そして劇場版である今作は、初代監督にして今回総監督を務めるこだま兼嗣のもと、脚本の加藤陽一などによる本作のために書き下ろされた完全オリジナルストーリーになっている。なので「シティーハンター」を知らない若い世代でも分かりやすくストーリー展開がされている。
その内容は、舞台は変わらず新宿、冴羽獠と槇村香がロケットランチャーで武装したテロリストと対峙するところから始まる。

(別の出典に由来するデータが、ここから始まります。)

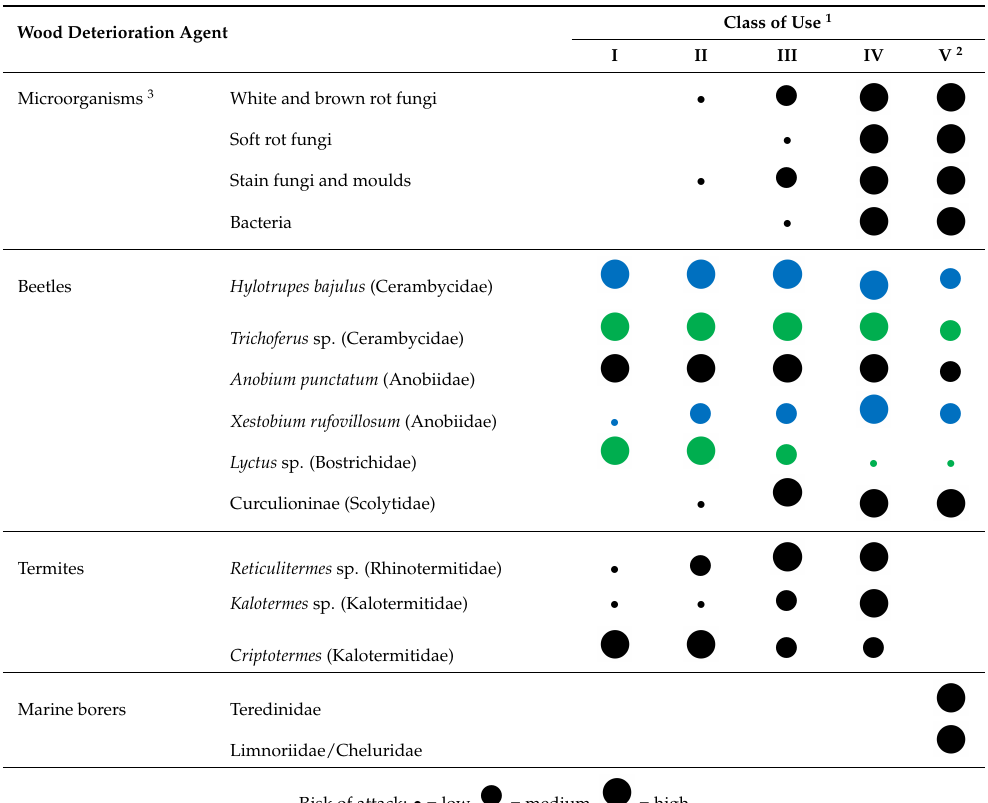
Table 1. Frequent biological agents deteriorating wood in service in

そんな中、医学生でモデルの進藤亜衣(CV飯豊まりえ)から掲示板で自分を狙っている怪しげな男たちから守って欲しいと依頼され、物語は進んでいく。
今回の物語を観た感想としては、私自身「シティーハンター」の原作、アニメシリーズは観たことないが、それでも冴羽獠のプロの始末屋としての凄さや、20年経っても色褪せない冴羽獠としての人間像を窺い知ることができた。そして原作を知らなくても分かりやすいように物語はスピード感 もあり、視聴者側を置いてけぼりにすることもなくアニメ映画としての見応えが十分あった。
そして何より今回の見どころの一つとして往年のテーマソングが挿入歌として組み込まれており、 更には「シティーハンター」誕生のきっかけとなった作品「キャッツアイ」の3人も登場するなど、古参のファン、アラフォー世代の方々にはとても人気の出る作品になったと言えるだろう。 私も、挿入歌は知らないが、エンディング曲として起用されていたTM Networkの「GET WILD」は 認知していたので全体を通して満足して観ることができた。
今作の劇場版を受けてこれからも「シティーハンター」は色褪せることのなく、若い世代でも、もちろんアラフォー世代にも人気のある作品であってほしいと願い、更なる「シティーハンター」の盛り上がりに期待しよう。